The problem with that though is that people will think you've manipulated your c...

zerebubuth · on April 25, 2018

One method for making a copy or crawl very difficult to tamper with is to publish a hash somewhere difficult to forge (e.g: in a national newspaper or opentimestamps). That won't prove the copy wasn't manipulated before it was archived, though. For that, we would need multiple, independent archives.

This is effectively what libraries have been doing for many years with their archives of newspapers.

prepend · on April 25, 2018

The hashing needs to be done by a trusted third party. It would be a cheaper to operate service than wayback, but would let you check individuals content against manipulation.

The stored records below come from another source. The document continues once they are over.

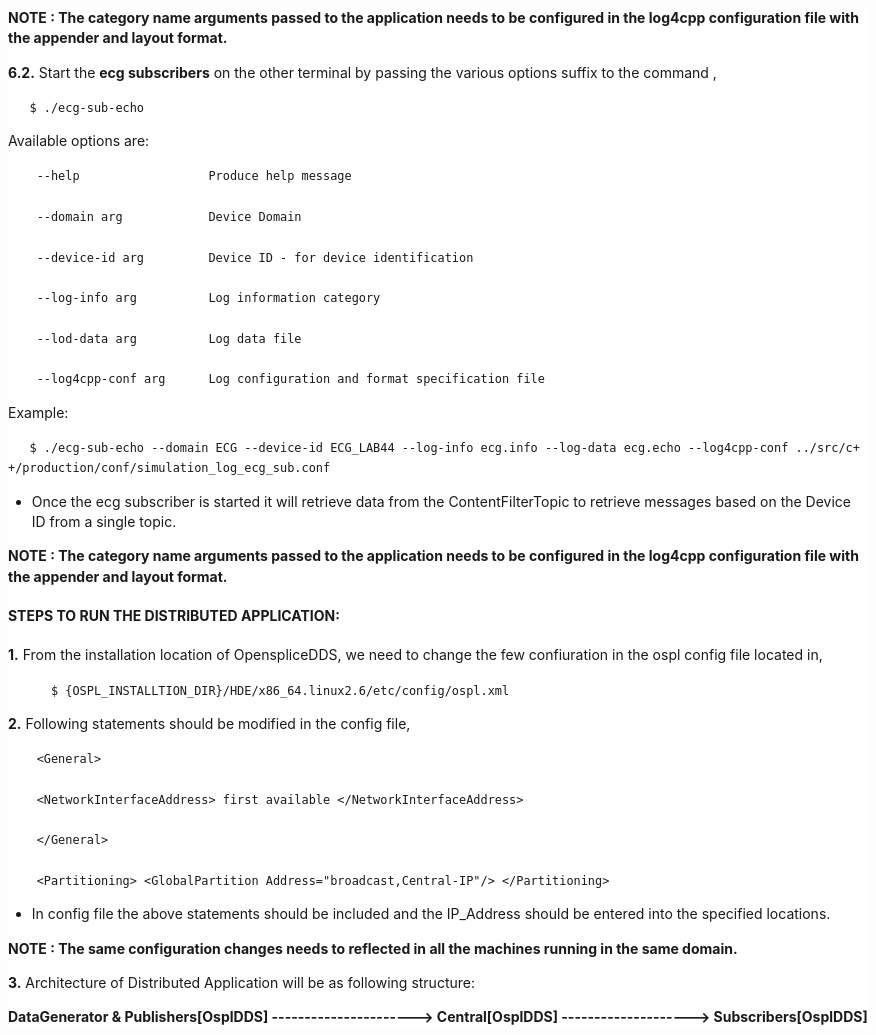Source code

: **NOTE : The category name arguments passed to the application needs to be configured in the log4cpp configuration file with the appender and layout format.**

**6.2.** Start the **ecg subscribers** on the other terminal by passing the various options suffix to the command ,

       $ ./ecg-sub-echo

Available options are:

        --help                  Produce help message

        --domain arg            Device Domain 

        --device-id arg         Device ID - for device identification

        --log-info arg          Log information category

        --lod-data arg        	Log data file 

        --log4cpp-conf arg      Log configuration and format specification file

Example:

       $ ./ecg-sub-echo --domain ECG --device-id ECG_LAB44 --log-info ecg.info --log-data ecg.echo --log4cpp-conf ../src/c++/production/conf/simulation_log_ecg_sub.conf
  
* Once the ecg subscriber is started it will retrieve data from the ContentFilterTopic to retrieve messages based on the Device ID from a single topic.

**NOTE : The category name arguments passed to the application needs to be configured in the log4cpp configuration file with the appender and layout format.**


<h4>STEPS TO RUN THE DISTRIBUTED APPLICATION:</h4>

**1.** From the installation location of OpenspliceDDS, we need to change the few confiuration in the ospl config file located in,

          $ {OSPL_INSTALLTION_DIR}/HDE/x86_64.linux2.6/etc/config/ospl.xml
 
**2.** Following statements should be modified in the config file,
    
        <General>

        <NetworkInterfaceAddress> first available </NetworkInterfaceAddress>

        </General>

        <Partitioning> <GlobalPartition Address="broadcast,Central-IP"/> </Partitioning>

* In config file the above statements should be included and the IP_Address should be entered into the specified locations.


**NOTE : The same configuration changes needs to reflected in all the machines running in the same domain.**


**3.** Architecture of Distributed Application will be  as following structure:

  
 **DataGenerator & Publishers[OsplDDS]  ---------------------->   Central[OsplDDS]  -------------------->   Subscribers[OsplDDS]**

You have to incentivize people running and storing the hashes.

Buge · on April 26, 2018

You could put it in the bitcoin blockchain. Or if you don't need that level of complexity and cost, you could put it on twitter, which doesn't allow editing tweets (but does allow deleting).

foota · on April 25, 2018

This would be entirely overkill, but in theory if you're accessing the site via https couldn't you record the conversation from your end and later prove it?

foota · on April 25, 2018

Edit: thought about this some more, I don't think this would work since in ssl iirc you agree on a symmetric encryption key which is then used to encrypt the rest of the request response cycle.

rocqua · on April 25, 2018

You'd need a proven time stamp on that conversation, or else the site could just switch certs and then leak their keys. Then, they can claim that you forged the traffic using the leaked keys.

simias · on April 25, 2018

I can't believe I'm the one to propose this but being able to unjustifiably timestamp some data is one of the only actual use cases of blockchains. Archive your data, compute a checksum and store that in a Bitcoin block and you can prove later on that you actually owned the data at this point.

Of course there are other ways to achieve that such as publishing your checksum to a vast number of neutral third parties such as in a mailing list, bittorent or even a newspaper. You could also rely on a trusted 3rd party who has low incentives to manipulate the data (or would risk a lot if they were caught cheating) such as a bank, insurance or notary for instance.

I think archive.org could potentially do something like that by using a merkle tree containing the checksums of the various pages they've archived during the day and publish the top hash every day for anybody to archive (or publish it on a blockchain or whatever, as said above). If later on somebody accuses the archive of manipulation they can publish the merkle tree of the day the site was archived which contains the checksum of the page, and anybody having the top hash of that day can vouch that it is indeed correct.

It doesn't stop the archive from storing bogus data but it makes it impossible to "change the past" post-facto, so in this particular situation the journalist could only complain that the archive stored bogus data back in the day and not that it was recently tampered with.

dumbfounder · on April 25, 2018

I immediately had the same idea to use a 3rd part to host checksums, surprised they haven't done this. Blockchain makes a lot of sense from the immutability standpoint, but how would you incentivize people to maintain it? Maybe you can get people to do that for the common good a la wikipedia? Not sure about that. Maybe you get Apache to bake it into their webserver to ask people to opt-in to dedicate 0.1% of resources to the cause?

simias · on April 25, 2018

I was thinking about using an existing blockchain such as Bitcoin. Of course then the inconvenient is that archive.org would have to pay a fee every time they submit a new hash. A comment above pointed out that the scheme I described (unsurprisingly) already exists at https://petertodd.org/2016/opentimestamps-announcement

Realistically it might be overkill though, simply setting up some mailing list where anybody can subscribe and be sent the checksum every day or even just publishing it at some URL and letting users scrap it if they want might be sufficient. If we're talking about one checksum every day it's only a few kilobytes every year, it shouldn't be too difficult to convince a few hundred people and organizations around the world to mirror it.

dumbfounder · on April 25, 2018

I think you need a checksum for every page, not every day. How would you independently verify the checksum for an entire day?

rocqua · on April 25, 2018

Merkle trees. Whomever wants to store a timestamp for some message stores the path from that message to the root of the Merkle tree. Only the root of the merkle tree of each day needs to be published.

Buge · on April 26, 2018

No. HTTPS doesn't provide non-repudiation.

HTTPS does not sign the content. It MACs the content.

3pt14159 · on April 25, 2018

Yup! This is the problem. There’s a blog post out there by a security guy tittled “nothing is real” where he covers how nobody can truly trust the data they get from computers.

casefields · on April 25, 2018

Do you think you can find it? Sounds interesting.

3pt14159 · on April 25, 2018

I found my tweet about it:

https://mobile.twitter.com/zachaysan/status/9594855218430976...

As an aside, I’ve been noticing Google has been getting worse and worse at finding something I’m sure is out there. I’m not saying that they’re necessarily getting worse, but maybe it’s getting harder to deal with the sheer scale of the web these days.

SllX · on April 25, 2018

It's good enough to combat link rot if you need to or want to refer back to or read something again. Nothing on the internet is permanent and even if it is still out there, that's no guarantee that Google or any other search engine still has it in their index. At least that way the information isn't lost to you.